*Dataset entries*
==*==
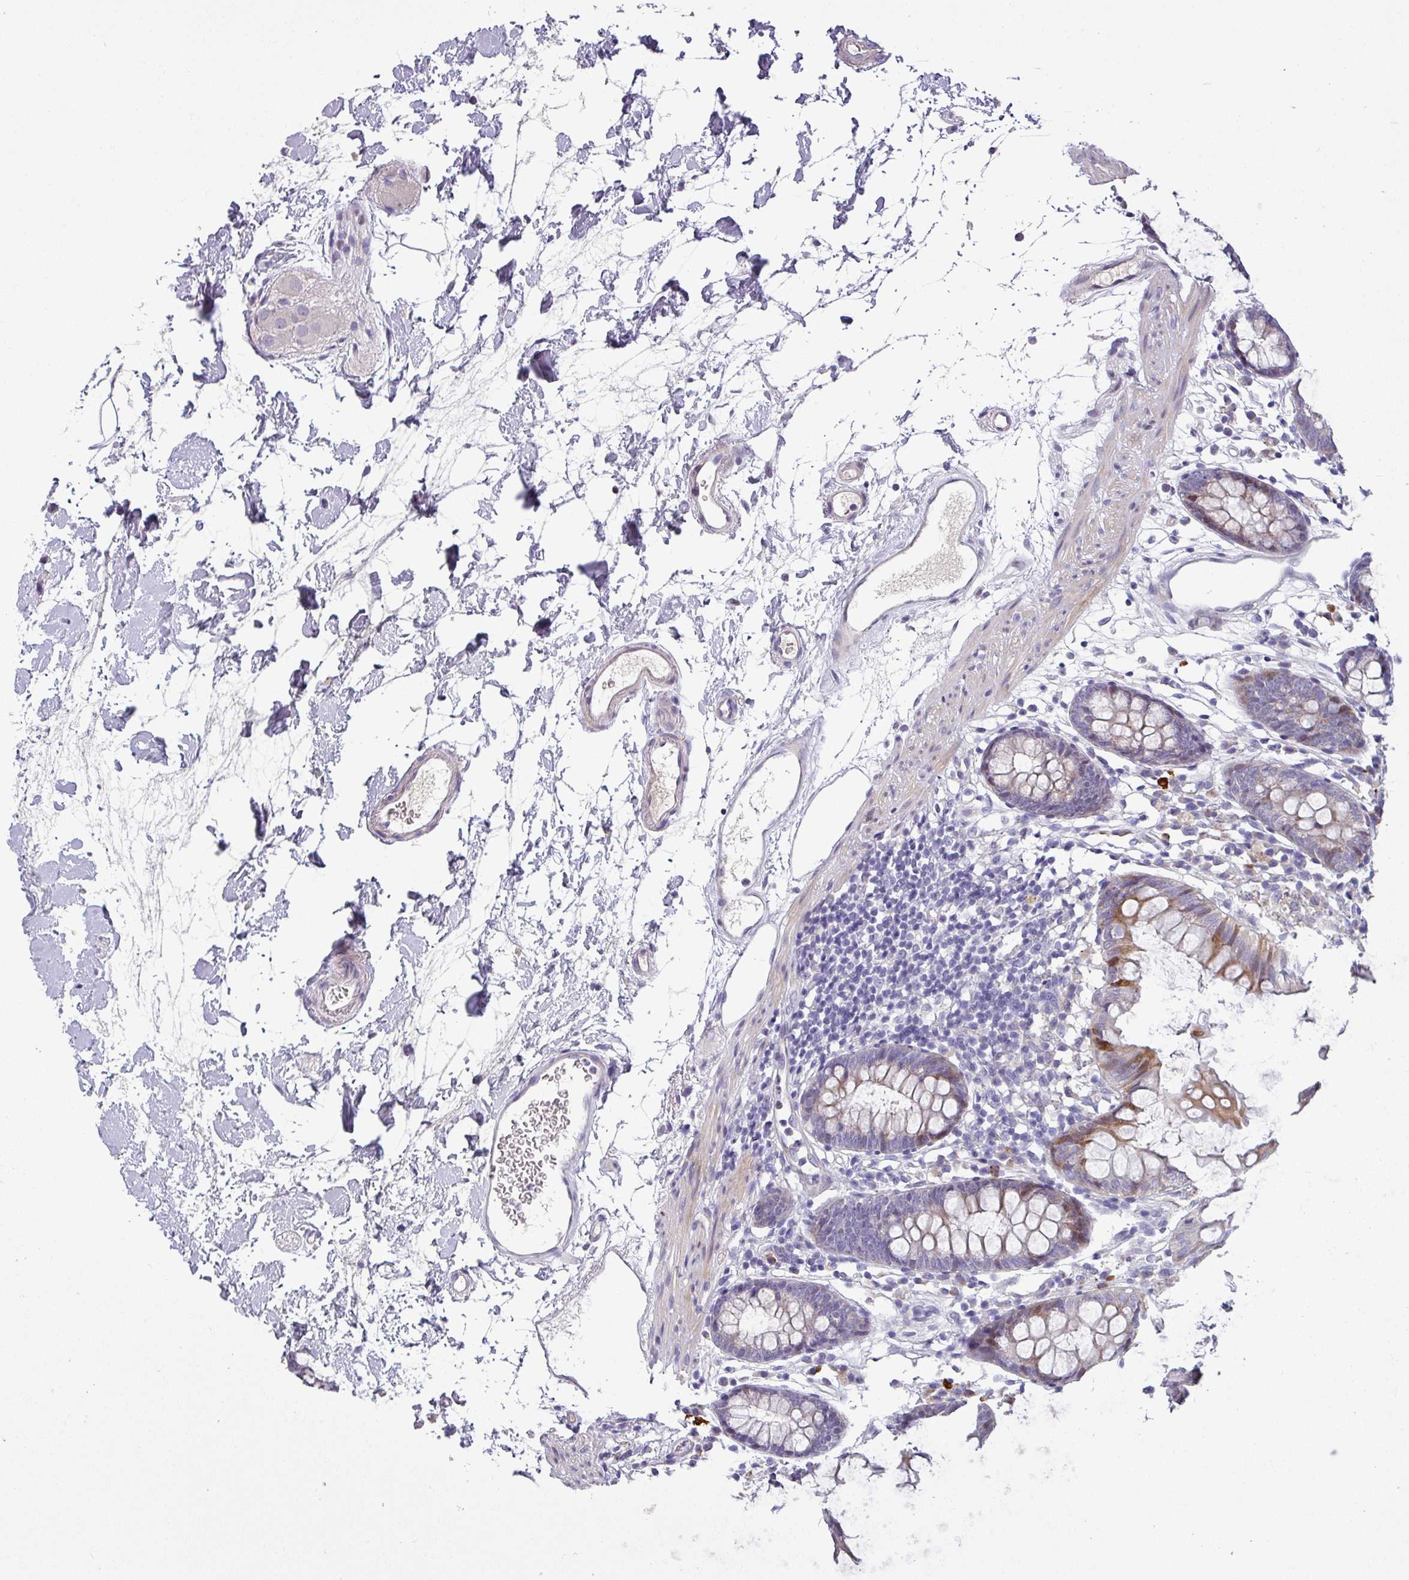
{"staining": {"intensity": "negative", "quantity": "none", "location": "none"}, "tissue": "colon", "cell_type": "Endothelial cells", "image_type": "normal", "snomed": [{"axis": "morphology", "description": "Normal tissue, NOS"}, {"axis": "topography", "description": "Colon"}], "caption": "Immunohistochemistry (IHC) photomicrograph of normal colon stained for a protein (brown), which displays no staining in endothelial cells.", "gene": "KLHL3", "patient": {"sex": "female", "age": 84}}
==*==
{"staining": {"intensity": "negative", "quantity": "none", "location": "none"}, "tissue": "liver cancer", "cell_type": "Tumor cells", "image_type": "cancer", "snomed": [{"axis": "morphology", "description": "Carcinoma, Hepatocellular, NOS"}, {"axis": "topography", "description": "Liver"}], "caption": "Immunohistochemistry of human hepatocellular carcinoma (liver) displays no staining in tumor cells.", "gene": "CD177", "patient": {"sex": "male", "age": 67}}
==*==
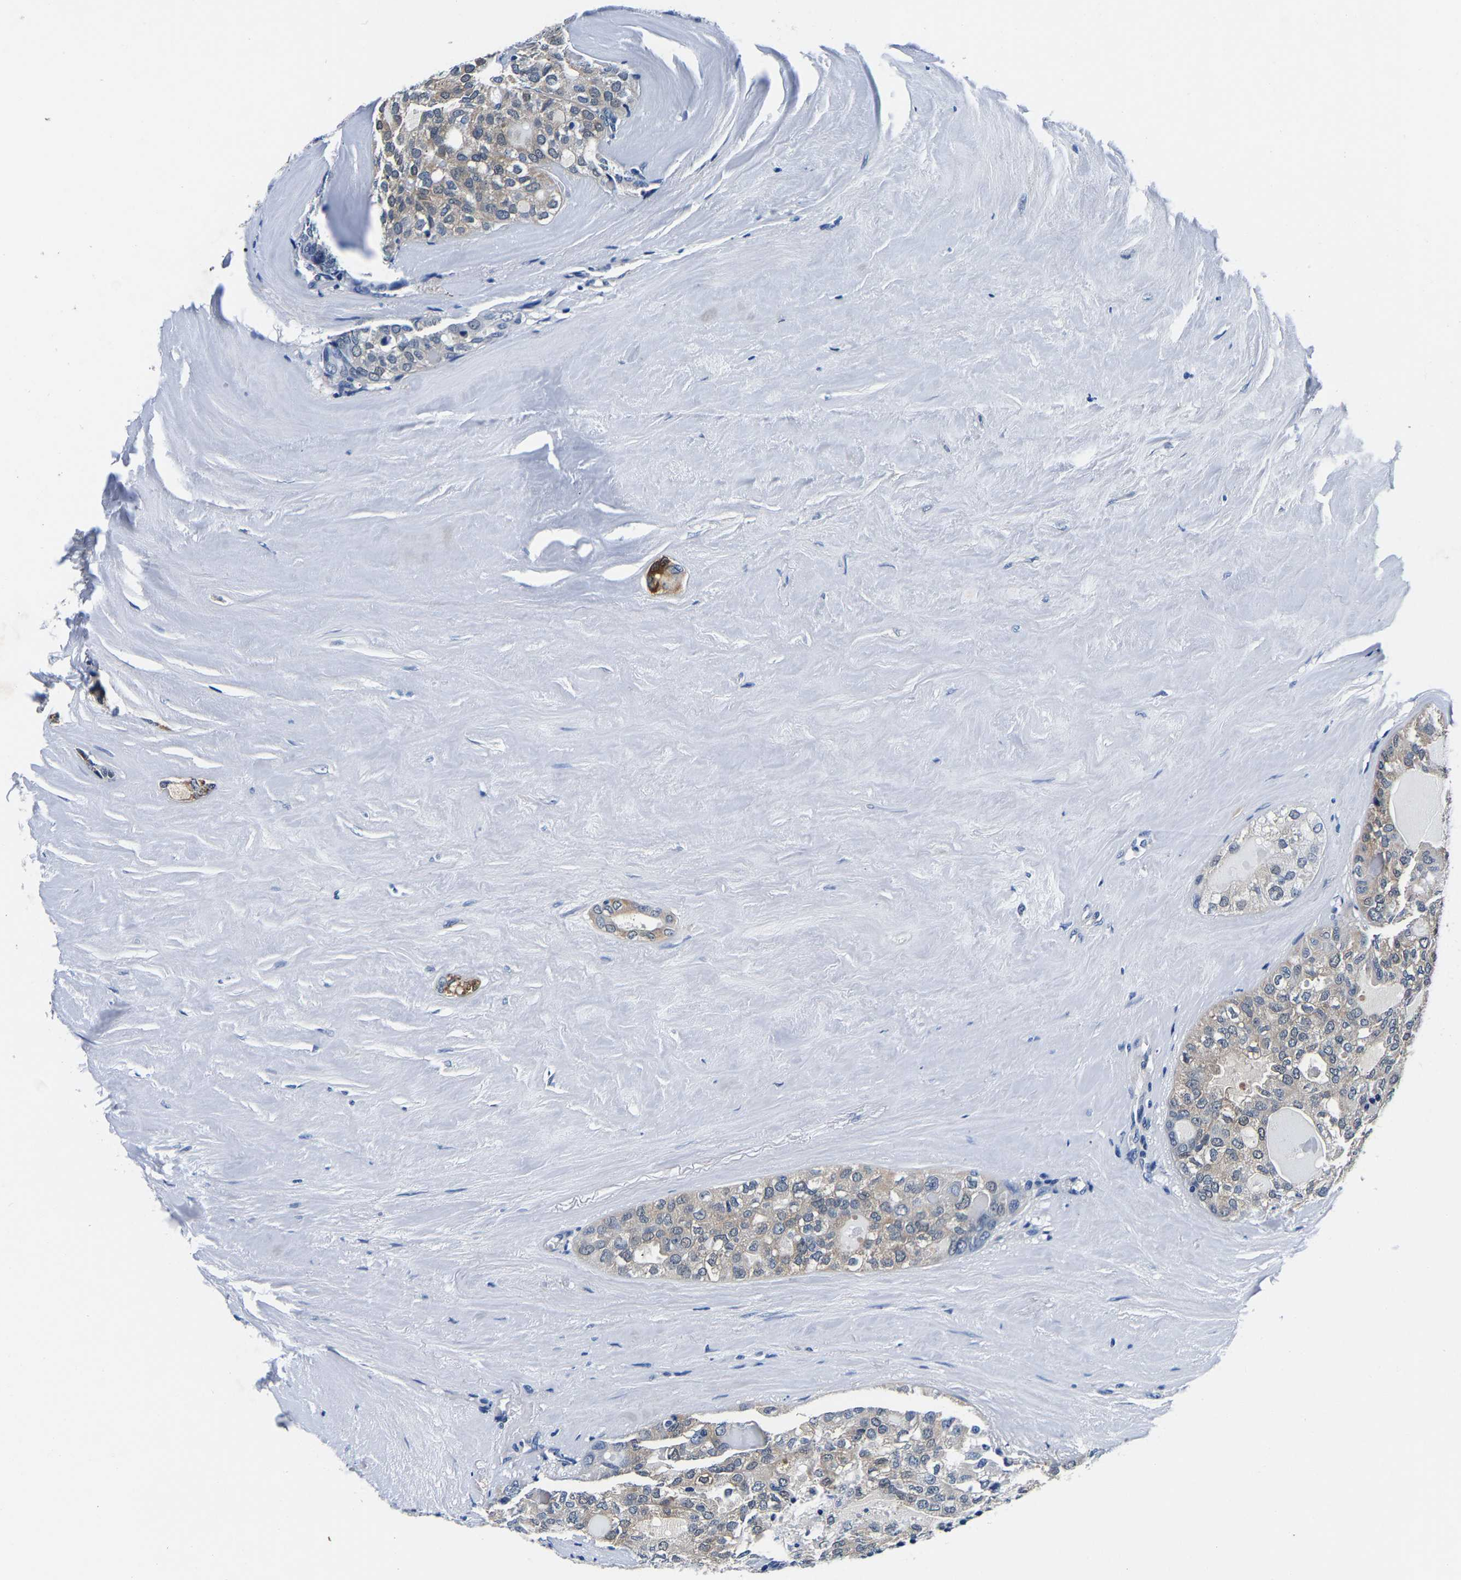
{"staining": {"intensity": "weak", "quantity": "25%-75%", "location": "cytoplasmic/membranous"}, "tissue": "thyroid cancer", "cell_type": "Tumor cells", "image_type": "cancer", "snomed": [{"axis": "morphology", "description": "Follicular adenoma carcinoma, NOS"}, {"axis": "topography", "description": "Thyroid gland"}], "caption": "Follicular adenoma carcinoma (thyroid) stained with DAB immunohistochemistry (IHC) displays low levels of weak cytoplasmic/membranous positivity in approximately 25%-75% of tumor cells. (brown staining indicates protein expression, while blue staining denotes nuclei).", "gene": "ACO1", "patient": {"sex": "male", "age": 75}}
==*==
*What you need to do*
Within the records above, count the lines that contain "none" and give the number with nothing added.

*Solution to the problem*
2